Rotterdam 2026: BAZAAR (MURDER IN THE BUILDING), On Lions in the Highlands, Or, The Eternal Life of Alfred Hitchcock
With Bazaar (Murder in the Building), Rémi Bezançon delivered the intended closing film of IFFR: a playful homage to filmmaker Alfred Hitchcock.
One of Hitchcock's finest films, Rear Window, is about watching, listening, and cinema itself. Photojournalist Jeff, accustomed to a wandering life, is confined to his home with a broken leg in a cast. Even more than by his injury, he is bound to his telephoto camera, used as he is to viewing the world through a lens. From his wheelchair he observes the apartments across the courtyard in Greenwich Village, New York, where he lives. Jeff is played by James Stewart, one of the most beloved actors of the 1940s and 1950s -- the very period in which the story is set.
In 1954, when Hitchcock made the film, many critics regarded him as a skilled craftsman who provided solid entertainment for mass audiences, but little more. Writer and film critic Graham Greene, for instance, found his work superficial and lacking psychological depth. The celebrated filmmaker Orson Welles even called Rear Window the worst film he had ever seen -- until Hitchcock's Vertigo was released, which he considered even worse. Still, Welles' criticism that Hitchcock's films sometimes looked "lit like TV shows" did touch on a point.
Meanwhile in France, a new postwar generation of film enthusiasts had emerged, including writers such as Rivette, Chabrol, Truffaut, and Godard from the magazine Cahiers du Cinéma. For them, Hitchcock represented the prototype of the auteur filmmaker: someone who, through his style and vision -- in Rear Window especially themes of obsession and voyeurism -- and through his creative and technical innovations, stamped his films with a unique signature. Truffaut and Chabrol wrote -- now famous -- books about Hitchcock and thus became pioneers of what would grow into a substantial Hitchcock library of study and admiration.

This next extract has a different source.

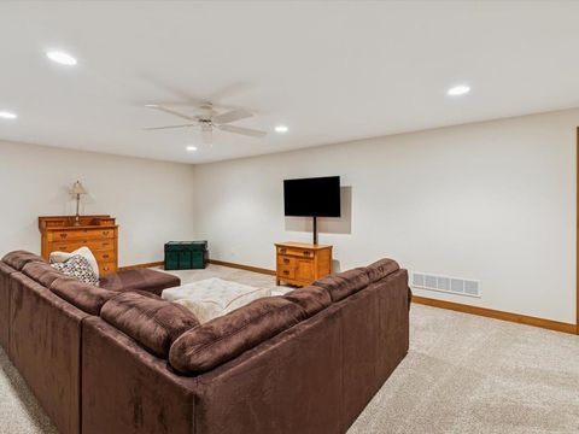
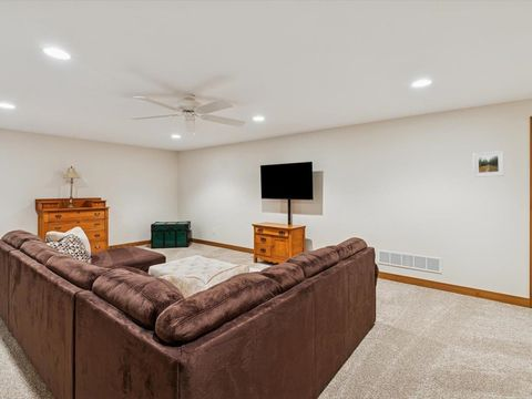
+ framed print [472,150,505,178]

In his film, Bezançon brings these elements and much more together in a layered narrative that is both pastiche and an original story. François (Gilles Lellouche), a writer of spectacular fin-de-siècle detective tales, lives in our digital age in an apartment overlooking a Parisian courtyard. His writing -- and his writer's block -- unfold at home. His wife Colette (Laetitia Casta) is a professor of film studies specializing in Hitchcock. The film alternates between her lectures and the events unfolding around the courtyard.

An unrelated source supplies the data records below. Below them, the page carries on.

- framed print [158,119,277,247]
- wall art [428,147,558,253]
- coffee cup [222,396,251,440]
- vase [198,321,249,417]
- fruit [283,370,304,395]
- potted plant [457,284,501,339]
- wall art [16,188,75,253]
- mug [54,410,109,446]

When a new couple moves in across the way -- the man an actor (Guillaume Gallienne), the woman a theatre director -- curiosity grows. François and Colette attend a performance at their new neighbors' theatre. Later, entirely in Hitchcock style and using binoculars, Colette witnesses an argument between them. Suspicion takes hold: the beginning of a delicious crime comedy that is a feast of recognition for Hitchcock aficionados.
Through carefully constructed crosscutting between Colette's lectures and the couple's mounting suspicion, we receive informal lessons in Hitchcockian suspense -- letting the audience know what threatens while keeping the characters in the dark. The MacGuffin appears, Hitchcock makes a cameo, and in a brief lesson on Psycho, a fair amount of blood is already spilled.
Taken together, this makes the well crafted Le Crime du 3e étage, aka Bazaar (Murder in the Building), an ideal, upbeat conclusion to the IFFR.
The film served as the closing night presentation of the 2026 International Film Festival of Rotterdam.